Coming from Baboon Animation and IQI Media, along with director Mike de Seve (Madagascar, Monsters vs. Aliens) and writer John Reynolds (The Mr. Peaboy & Sherman Show), the plan is to go back to the very beginning. As Reynolds explained, "We're telling the surprising origin story of the 'silly young bear' and his friends when they were still kids, in a way to connect with 21st c century kids."
It will certainly be interesting to see what sort of approach they take to avoid the potential Disney legal landmine as the Mouse House holds rights to all of their filmed versions, but it is true that in America the original Pooh and his friends are indeed in the public domain except (at least until the New Year) for Tigger.
Offers executive producer Charlene Kelly, "A.A. Milne's bear has aged gracefully in the last hundred years. But what happened, back-when, that made him and his pals who they are in the book? A heck of a big adventure, that's what — one that needs a big screen. Audiences will be transported to somewhere they never expected."
de Seve adds, "I think this unsinkable young cub is totally relatable for today's kids, with his hell-bent craving for honey and his ludicrous schemes to get it. The whole gang is hilarious and are even more hilarious as kids, we're finding out."
Alan Alexander Milne (1882 to 1956) was actually a successful playwright before he wrote Winnie-the-Pooh. In 1925 he started writing the stories, focusing on a boy named Christopher Robin (after the author's own son, Christopher Robin Milne), finding inspiration in the boy's stuffed animals. The character of Pooh first made an appearance on Christmas Eve, 1925 in the pages of the London Evening News in a story titled "The Wrong Sort of Bees."

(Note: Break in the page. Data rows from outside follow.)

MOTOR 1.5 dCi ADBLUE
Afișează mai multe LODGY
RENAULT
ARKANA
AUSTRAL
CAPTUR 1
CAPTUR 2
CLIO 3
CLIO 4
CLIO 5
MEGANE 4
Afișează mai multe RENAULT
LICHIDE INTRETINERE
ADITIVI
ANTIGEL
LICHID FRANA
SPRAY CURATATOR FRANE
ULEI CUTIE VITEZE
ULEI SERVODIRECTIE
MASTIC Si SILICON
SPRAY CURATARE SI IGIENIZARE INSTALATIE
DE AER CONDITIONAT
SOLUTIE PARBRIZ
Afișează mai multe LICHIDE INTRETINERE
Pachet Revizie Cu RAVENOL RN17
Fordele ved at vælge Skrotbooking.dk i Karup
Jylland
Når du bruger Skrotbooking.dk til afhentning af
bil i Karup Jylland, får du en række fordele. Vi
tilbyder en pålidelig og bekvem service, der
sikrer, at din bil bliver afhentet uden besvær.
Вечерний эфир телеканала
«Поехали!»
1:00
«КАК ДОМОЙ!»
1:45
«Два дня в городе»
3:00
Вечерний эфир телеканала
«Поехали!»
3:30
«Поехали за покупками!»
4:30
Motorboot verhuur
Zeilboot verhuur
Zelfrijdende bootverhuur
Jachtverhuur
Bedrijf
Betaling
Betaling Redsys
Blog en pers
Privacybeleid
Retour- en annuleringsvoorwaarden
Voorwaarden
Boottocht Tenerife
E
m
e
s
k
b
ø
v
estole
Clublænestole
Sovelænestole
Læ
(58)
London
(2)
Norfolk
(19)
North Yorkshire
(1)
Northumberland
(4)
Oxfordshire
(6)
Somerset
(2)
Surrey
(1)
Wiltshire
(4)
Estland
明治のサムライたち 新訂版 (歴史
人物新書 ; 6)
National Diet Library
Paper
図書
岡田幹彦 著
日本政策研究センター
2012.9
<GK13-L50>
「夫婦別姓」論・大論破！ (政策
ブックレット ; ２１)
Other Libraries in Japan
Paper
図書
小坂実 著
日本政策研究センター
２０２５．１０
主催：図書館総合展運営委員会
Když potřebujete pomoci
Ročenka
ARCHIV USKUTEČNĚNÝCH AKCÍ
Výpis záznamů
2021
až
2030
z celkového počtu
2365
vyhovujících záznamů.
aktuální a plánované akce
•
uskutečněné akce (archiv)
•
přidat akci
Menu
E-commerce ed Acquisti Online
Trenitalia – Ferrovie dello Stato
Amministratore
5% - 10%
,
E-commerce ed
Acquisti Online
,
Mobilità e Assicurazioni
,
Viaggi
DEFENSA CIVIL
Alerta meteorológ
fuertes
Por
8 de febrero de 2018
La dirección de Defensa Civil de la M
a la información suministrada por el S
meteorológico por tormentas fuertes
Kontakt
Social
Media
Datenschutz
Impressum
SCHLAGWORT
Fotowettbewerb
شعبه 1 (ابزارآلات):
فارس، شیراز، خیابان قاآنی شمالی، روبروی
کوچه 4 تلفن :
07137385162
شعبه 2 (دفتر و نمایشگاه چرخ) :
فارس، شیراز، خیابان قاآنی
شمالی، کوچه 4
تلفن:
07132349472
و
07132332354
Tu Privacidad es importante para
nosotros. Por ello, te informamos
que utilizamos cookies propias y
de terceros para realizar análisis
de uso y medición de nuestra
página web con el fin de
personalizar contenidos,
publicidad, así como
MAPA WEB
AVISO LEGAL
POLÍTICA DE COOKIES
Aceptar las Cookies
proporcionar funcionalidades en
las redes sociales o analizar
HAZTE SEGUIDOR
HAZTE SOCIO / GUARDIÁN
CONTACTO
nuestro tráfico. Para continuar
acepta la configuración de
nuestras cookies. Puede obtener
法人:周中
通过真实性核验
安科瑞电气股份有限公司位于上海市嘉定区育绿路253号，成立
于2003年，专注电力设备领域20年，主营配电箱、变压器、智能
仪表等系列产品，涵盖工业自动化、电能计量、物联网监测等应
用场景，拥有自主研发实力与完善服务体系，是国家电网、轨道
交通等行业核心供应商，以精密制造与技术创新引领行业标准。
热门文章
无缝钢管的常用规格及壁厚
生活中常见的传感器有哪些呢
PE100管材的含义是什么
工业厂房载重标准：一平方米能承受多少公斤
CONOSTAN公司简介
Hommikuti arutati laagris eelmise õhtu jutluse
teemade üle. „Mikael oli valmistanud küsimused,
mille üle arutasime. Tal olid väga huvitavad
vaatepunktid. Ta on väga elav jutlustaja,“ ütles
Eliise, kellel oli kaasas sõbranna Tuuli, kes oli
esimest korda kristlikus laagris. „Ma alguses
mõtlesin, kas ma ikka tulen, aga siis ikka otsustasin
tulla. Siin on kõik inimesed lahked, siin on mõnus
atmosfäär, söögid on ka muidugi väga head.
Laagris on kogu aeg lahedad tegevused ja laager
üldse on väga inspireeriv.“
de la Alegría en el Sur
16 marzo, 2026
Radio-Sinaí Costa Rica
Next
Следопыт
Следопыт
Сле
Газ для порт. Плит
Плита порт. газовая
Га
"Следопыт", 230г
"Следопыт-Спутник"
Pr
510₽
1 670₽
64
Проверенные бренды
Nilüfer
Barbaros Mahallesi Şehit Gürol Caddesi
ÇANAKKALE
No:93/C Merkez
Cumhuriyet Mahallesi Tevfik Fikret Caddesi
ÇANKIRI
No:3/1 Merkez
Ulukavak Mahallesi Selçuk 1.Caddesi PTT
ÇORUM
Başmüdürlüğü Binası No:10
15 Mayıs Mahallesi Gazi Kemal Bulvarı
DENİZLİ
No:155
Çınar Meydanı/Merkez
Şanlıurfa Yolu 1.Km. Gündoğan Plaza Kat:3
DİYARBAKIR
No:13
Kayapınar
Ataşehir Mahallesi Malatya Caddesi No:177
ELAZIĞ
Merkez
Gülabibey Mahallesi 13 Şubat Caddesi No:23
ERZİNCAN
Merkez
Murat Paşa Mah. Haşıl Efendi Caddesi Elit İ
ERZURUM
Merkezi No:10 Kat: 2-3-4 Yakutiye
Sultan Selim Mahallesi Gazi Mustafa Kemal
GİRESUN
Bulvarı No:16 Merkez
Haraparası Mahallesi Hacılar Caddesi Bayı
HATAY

In 1926 he wrote the book Winnie-the-Pooh (which was a collection of a short stories), followed in 1928 by The House at Pooh Corner. When he died in 1956, the left the rights to the Pooh books to his family, the Royal Literary Fund, Westminister School and the Garrick Club. Following her husband's death, his widow sold her rights to producer Stephen Slesinger, whose wife, after his death, sold the rights to the Walt Disney Company. Flash forward to 2001, and the other beneficiaries sold their interest in the property to Disney for $350 million, allowing the Mouse House to be the sole owner of all Winnie-the-Pooh material that has not fallen into the public domain.